Let’s not forget dessert, shall we? This course receives special treatment, too. Angel Jamison is in charge of all things pastry, and the way Fischer tells it, her mom is of the belief that you cannot have enough dessert options. So at Limeport, there’s a plethora of selections including cheesecake, chocolate items, vanilla bean crème brûlée (“it’s phenomenal,” says Stull), Meyer lemon panna cotta and pound cake served in a jar with fruit and ice cream and carrot cake, too (the candied ginger makes the carrot cake a standout). Ice cream is the rare item that’s brought in; but it doesn’t travel far, from Longacre’s Modern Dairy in Barto.

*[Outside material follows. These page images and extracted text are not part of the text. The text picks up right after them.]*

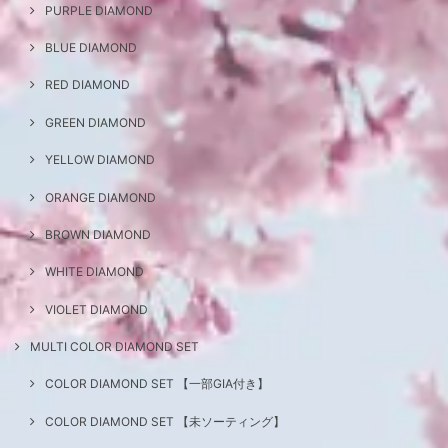
PURPLE DIAMOND
BLUE DIAMOND
RED DIAMOND
GREEN DIAMOND
YELLOW DIAMOND
ORANGE DIAMOND
BROWN DIAMOND
WHITE DIAMOND
VIOLET DIAMOND
MULTI COLOR DIAMOND SET
COLOR DIAMOND SET 【一部GIA付き】
COLOR DIAMOND SET 【未ソーティング】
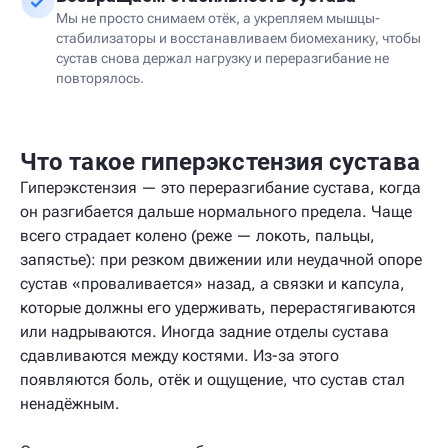
Мы не просто снимаем отёк, а укрепляем мышцы-
стабилизаторы и восстанавливаем биомеханику, чтобы
сустав снова держал нагрузку и переразгибание не
повторялось.
Что такое гиперэкстензия сустава
Гиперэкстензия — это переразгибание сустава, когда
он разгибается дальше нормального предела. Чаще
всего страдает колено (реже — локоть, пальцы,
запястье): при резком движении или неудачной опоре
сустав «проваливается» назад, а связки и капсула,
которые должны его удерживать, перерастягиваются
или надрываются. Иногда задние отделы сустава
сдавливаются между костями. Из-за этого
появляются боль, отёк и ощущение, что сустав стал
ненадёжным.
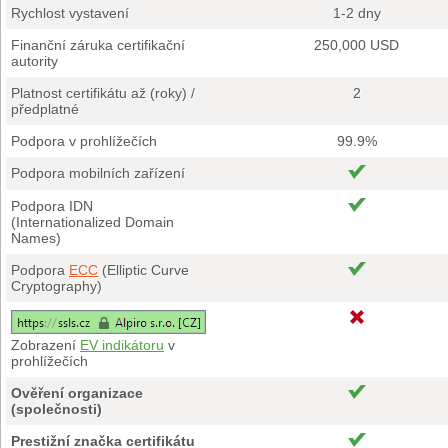
Rychlost vystavení
1-2 dny
Finanční záruka certifikační
250,000 USD
autority
Platnost certifikátu až (roky) /
2
předplatné
Podpora v prohlížečích
99.9%
Podpora mobilních zařízení
Podpora IDN
(Internationalized Domain
Names)
Podpora
ECC
(Elliptic Curve
Cryptography)
Zobrazení
EV indikátoru
v
prohlížečích
Ověření organizace
(společnosti)
Prestižní značka certifikátu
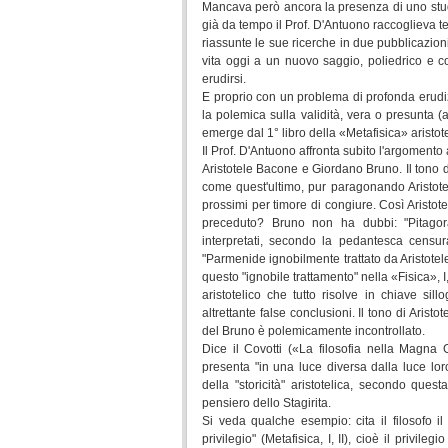
Mancava però ancora la presenza di uno studi
già da tempo il Prof. D'Antuono raccoglieva te
riassunte le sue ricerche in due pubblicazion
vita oggi a un nuovo saggio, poliedrico e c
erudirsi.
E proprio con un problema di profonda erudizio
la polemica sulla validità, vera o presunta (a
emerge dal 1° libro della «Metafisica» aristote
Il Prof. D'Antuono affronta subito l'argomento a
Aristotele Bacone e Giordano Bruno. Il tono d
come quest'ultimo, pur paragonando Aristotel
prossimi per timore di congiure. Così Aristotel
preceduto? Bruno non ha dubbi: "Pitago
interpretati, secondo la pedantesca censura
"Parmenide ignobilmente trattato da Aristotele
questo "ignobile trattamento" nella «Fisica», I
aristotelico che tutto risolve in chiave sil
altrettante false conclusioni. Il tono di Arist
del Bruno è polemicamente incontrollato.
Dice il Covotti («La filosofia nella Magna G
presenta "in una luce diversa dalla luce loro
della "storicità" aristotelica, secondo ques
pensiero dello Stagirita.
Si veda qualche esempio: cita il filosofo 
privilegio" (Metafisica, I, II), cioè il privi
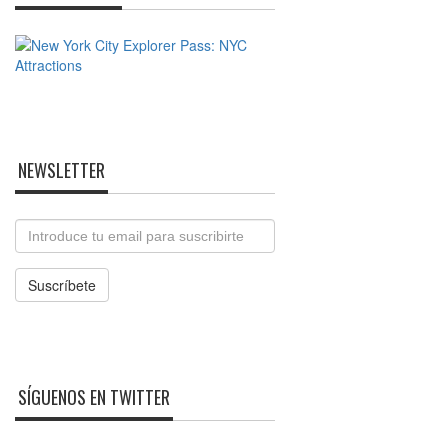
NEWSLETTER
Email
Suscríbete
SÍGUENOS EN TWITTER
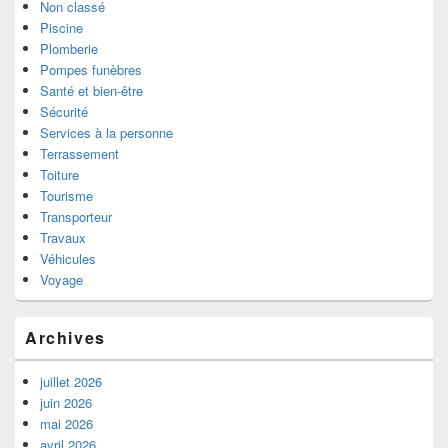
Non classé
Piscine
Plomberie
Pompes funèbres
Santé et bien-être
Sécurité
Services à la personne
Terrassement
Toiture
Tourisme
Transporteur
Travaux
Véhicules
Voyage
Archives
juillet 2026
juin 2026
mai 2026
avril 2026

At some point during our interview, it’s revealed that the Limeport’s success is truly word-of-mouth—they’ve never advertised. This stops the conversation in its tracks; it seems so unfathomable. The family vibe is undoubtedly responsible for the longevity of this place; Fischer started working there “as soon as I was legally able to work the line,” and Stull since high school. “As long as I’m still learning, I’ll be here,” says Stull.
During the pandemic, many restaurant families grew closer, and that’s certainly true for the Jamisons and their extended workplace clan. “They treat you like you are part of the family. They did not want anyone to go without or have difficulty during the pandemic,” says Stull.
The two pause, sensing a need to observe quiet for a moment.
“There is a special energy in this building,” Fischer says.
The Limeport Inn
1505 Limeport Pike, Coopersburg | 610.967.1810 | limeportinn.com
*Please check their website and/or social media for current operating hours and procedures.
Hours
Tues.–Sat.: 11:30 a.m.–9 p.m.; Sun.: 2–8 p.m. (full menu all day)
Parking
Lot on the premises
Reservations
Recommended for special occasions, definitely, and weekends
What to Order
People really adore the pizzas, creatively rendered types such as wild mushroom and Gruyère, a vegetarian pesto pizza, smoked bacon and ranch chicken and, of course, margherita. Don’t miss the calamari, the fried Brie spring rolls or the burger (everyone loves a good burger). An incredible indulgence at lunch or dinner is the ribeye grilled cheese, with provolone, and served on a Parmesan-crusted sourdough. It’s satisfying, simple and well-executed; it’s worth driving a long distance for, it’s that good. Cocktails are a sure bet, too—everyone upped their mixology game over the pandemic. The grapefruit gin fizz is especially refreshing.